Ips afferma che il personale ha agito secondo le procedure; Haaretz segnala però che alcune riprese sono sotto la sua giurisdizione
Il Servizio penitenziario israeliano (Ips) ha dichiarato che il suo personale ha agito "secondo le procedure" dopo che un video diffuso dal ministro della Sicurezza Nazionale Itamar Ben-Gvir ha mostrato attivisti della flottiglia diretta a Gaza subire un trattamento umiliante da parte del personale di sicurezza. Lo riporta Haaretz.
"Al momento dell'arrivo dei detenuti, le guardie carcerarie erano tenute ad agire per mantenere l'ordine e la sicurezza del sito. Tutte le azioni sono state eseguite in conformità con le procedure e le considerazioni professionali", ha affermato il Servizio penitenziario.
L'Ips ha inoltre affermato che alcuni dei detenuti ripresi mentre venivano umiliati non erano sotto la sua giurisdizione al momento delle riprese. Fonti della sicurezza hanno affermato che la maggior parte dei video documentati proveniva da aree sotto il controllo delle Forze di Difesa Israeliane (Idf) e della polizia.
Haaretz sottolinea, però, che la parte del video che mostra un membro delle forze di sicurezza costringere a terra un attivista che grida "Palestina libera" è stata filmata in un'area sotto il controllo del Servizio penitenziario israeliano.
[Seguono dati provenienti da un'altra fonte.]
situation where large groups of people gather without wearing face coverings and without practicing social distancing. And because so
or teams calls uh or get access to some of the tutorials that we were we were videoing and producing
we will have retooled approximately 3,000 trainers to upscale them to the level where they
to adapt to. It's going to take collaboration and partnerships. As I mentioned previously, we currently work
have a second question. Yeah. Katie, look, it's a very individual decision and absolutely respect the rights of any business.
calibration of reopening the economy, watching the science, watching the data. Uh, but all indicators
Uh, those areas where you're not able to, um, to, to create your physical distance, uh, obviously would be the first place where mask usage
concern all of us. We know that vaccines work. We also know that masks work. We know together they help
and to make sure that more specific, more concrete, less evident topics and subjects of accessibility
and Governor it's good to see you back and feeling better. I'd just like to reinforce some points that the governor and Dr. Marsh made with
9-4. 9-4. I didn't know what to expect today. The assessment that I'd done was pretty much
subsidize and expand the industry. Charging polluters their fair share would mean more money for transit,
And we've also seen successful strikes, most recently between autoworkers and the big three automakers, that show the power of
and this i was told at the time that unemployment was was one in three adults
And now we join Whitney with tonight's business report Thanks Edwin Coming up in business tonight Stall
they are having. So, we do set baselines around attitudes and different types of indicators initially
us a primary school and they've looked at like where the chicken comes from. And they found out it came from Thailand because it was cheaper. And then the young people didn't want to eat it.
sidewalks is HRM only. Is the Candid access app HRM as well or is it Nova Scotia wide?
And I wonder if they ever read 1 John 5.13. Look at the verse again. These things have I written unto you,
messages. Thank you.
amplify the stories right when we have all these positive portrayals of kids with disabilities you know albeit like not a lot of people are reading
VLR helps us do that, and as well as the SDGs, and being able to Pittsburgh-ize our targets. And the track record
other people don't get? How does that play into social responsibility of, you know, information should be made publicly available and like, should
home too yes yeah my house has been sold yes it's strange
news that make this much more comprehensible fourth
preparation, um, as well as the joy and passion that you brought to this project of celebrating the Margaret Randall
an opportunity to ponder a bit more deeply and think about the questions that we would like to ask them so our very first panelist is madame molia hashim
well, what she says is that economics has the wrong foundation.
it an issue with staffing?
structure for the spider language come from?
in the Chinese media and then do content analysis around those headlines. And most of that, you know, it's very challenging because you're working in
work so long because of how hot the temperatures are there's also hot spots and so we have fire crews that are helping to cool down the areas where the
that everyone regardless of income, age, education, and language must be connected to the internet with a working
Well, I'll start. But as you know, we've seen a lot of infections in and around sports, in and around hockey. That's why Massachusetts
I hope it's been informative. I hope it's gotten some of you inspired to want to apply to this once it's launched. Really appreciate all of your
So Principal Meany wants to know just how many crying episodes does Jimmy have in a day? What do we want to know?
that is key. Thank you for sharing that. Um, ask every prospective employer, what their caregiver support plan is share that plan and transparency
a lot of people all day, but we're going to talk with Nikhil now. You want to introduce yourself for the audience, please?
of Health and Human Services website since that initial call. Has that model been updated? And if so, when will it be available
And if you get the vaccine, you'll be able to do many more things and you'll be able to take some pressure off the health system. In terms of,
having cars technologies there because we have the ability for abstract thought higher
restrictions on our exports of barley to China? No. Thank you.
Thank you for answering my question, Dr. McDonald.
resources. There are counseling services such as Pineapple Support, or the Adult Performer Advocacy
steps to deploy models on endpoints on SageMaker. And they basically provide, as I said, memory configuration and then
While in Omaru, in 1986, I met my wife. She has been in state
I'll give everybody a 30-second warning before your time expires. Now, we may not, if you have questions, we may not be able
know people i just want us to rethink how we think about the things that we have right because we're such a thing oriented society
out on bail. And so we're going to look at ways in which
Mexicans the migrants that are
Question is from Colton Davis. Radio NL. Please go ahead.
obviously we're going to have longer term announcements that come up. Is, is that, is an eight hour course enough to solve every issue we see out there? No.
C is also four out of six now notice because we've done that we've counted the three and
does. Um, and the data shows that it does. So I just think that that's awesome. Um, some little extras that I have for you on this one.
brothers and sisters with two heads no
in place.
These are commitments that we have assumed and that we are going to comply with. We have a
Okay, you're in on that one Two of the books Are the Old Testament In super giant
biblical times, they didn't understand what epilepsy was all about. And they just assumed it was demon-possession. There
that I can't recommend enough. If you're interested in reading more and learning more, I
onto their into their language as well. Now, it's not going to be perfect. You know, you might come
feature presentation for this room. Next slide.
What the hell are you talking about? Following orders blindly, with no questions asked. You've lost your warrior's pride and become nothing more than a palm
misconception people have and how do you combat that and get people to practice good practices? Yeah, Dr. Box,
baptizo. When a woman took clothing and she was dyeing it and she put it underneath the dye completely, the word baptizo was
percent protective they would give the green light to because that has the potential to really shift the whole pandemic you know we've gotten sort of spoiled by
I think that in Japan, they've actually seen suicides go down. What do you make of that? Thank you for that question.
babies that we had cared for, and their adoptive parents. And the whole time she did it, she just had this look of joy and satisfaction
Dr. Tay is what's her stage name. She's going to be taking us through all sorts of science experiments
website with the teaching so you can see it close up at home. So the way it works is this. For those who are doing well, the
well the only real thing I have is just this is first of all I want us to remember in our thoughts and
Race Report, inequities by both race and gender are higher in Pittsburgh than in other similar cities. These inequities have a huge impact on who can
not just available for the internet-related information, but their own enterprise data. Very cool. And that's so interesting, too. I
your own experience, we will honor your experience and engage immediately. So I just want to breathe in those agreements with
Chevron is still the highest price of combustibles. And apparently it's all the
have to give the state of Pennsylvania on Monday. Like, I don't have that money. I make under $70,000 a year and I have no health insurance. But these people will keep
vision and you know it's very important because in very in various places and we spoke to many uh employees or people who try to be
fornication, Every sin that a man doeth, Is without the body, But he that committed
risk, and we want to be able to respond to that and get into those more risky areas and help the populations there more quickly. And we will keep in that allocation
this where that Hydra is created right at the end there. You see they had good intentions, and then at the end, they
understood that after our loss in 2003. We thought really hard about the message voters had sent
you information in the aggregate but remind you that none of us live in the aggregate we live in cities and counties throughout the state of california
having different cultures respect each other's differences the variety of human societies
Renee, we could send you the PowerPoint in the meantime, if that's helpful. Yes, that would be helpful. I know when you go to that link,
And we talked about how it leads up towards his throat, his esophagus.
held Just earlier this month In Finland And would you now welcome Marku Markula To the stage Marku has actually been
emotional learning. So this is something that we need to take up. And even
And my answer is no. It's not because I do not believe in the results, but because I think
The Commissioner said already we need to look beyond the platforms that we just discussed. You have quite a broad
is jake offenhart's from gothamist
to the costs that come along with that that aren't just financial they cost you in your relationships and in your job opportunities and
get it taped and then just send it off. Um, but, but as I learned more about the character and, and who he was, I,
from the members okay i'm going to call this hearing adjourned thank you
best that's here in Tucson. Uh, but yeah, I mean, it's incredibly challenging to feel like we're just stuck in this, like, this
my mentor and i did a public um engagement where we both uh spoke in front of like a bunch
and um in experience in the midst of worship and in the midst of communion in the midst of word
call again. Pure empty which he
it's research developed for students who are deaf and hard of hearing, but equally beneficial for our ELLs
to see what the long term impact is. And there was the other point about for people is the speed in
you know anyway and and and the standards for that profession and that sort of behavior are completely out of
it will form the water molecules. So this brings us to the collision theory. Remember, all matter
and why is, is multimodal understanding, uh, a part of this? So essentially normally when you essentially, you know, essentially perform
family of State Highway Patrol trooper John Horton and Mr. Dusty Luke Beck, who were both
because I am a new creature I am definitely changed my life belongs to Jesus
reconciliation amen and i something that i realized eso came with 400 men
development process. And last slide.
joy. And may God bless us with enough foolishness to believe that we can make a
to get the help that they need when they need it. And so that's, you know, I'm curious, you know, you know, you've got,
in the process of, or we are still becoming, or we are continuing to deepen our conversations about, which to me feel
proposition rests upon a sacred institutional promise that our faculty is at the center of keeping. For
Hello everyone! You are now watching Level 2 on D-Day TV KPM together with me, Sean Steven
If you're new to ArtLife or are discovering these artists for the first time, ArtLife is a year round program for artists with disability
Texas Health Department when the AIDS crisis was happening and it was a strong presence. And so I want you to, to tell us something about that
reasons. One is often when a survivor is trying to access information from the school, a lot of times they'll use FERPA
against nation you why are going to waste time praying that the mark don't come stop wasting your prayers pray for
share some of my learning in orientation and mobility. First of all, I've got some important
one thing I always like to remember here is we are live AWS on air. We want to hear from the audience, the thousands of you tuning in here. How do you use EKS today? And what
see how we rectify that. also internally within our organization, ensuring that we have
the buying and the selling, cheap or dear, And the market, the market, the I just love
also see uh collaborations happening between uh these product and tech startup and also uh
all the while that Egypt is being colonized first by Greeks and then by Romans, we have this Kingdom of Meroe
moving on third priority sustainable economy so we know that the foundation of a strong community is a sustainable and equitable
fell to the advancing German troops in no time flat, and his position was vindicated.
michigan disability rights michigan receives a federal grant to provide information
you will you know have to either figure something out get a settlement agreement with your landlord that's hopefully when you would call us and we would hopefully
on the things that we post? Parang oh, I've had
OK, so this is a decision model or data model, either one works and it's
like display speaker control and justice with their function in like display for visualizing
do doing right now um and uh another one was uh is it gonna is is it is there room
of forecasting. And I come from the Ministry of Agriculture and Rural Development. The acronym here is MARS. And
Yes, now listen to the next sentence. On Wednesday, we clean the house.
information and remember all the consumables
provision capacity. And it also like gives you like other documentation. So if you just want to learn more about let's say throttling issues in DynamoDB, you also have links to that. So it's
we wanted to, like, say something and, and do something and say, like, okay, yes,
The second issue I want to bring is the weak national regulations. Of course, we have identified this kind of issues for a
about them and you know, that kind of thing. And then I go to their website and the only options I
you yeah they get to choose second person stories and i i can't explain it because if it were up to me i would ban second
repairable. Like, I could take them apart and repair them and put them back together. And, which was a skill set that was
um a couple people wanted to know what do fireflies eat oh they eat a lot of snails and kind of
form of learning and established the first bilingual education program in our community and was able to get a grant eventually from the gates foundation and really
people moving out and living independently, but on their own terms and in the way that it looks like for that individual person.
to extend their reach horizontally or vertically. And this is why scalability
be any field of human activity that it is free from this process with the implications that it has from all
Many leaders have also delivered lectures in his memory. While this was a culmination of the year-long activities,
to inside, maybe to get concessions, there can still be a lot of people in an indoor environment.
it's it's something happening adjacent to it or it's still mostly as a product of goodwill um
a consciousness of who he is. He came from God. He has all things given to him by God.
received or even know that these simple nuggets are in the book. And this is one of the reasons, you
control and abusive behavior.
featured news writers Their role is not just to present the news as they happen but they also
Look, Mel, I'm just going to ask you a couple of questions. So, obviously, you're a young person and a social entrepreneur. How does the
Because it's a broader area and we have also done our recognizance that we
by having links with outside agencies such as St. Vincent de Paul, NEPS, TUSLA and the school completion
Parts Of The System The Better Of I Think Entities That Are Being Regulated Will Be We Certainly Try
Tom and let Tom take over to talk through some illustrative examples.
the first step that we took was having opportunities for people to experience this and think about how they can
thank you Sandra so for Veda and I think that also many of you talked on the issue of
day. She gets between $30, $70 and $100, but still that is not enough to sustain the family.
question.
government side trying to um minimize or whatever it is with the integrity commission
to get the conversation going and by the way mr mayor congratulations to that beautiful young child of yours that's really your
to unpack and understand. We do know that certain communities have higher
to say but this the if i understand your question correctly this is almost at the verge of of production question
Ha aggiunto che, in una foto in cui si vedono attivisti della flottiglia inginocchiati con la testa a terra, sono visibili anche membri dell'Ips.
L'Ips non ha risposto alla richiesta di chiarimenti e il ministero degli Esteri - a cui il quotidiano israeliano ha chiesto se la procedura di documentazione dei partecipanti alla flottiglia fosse una prassi accettata per la detenzione di persone in casi simili - ha rimandato la questione al servizio penitenziario.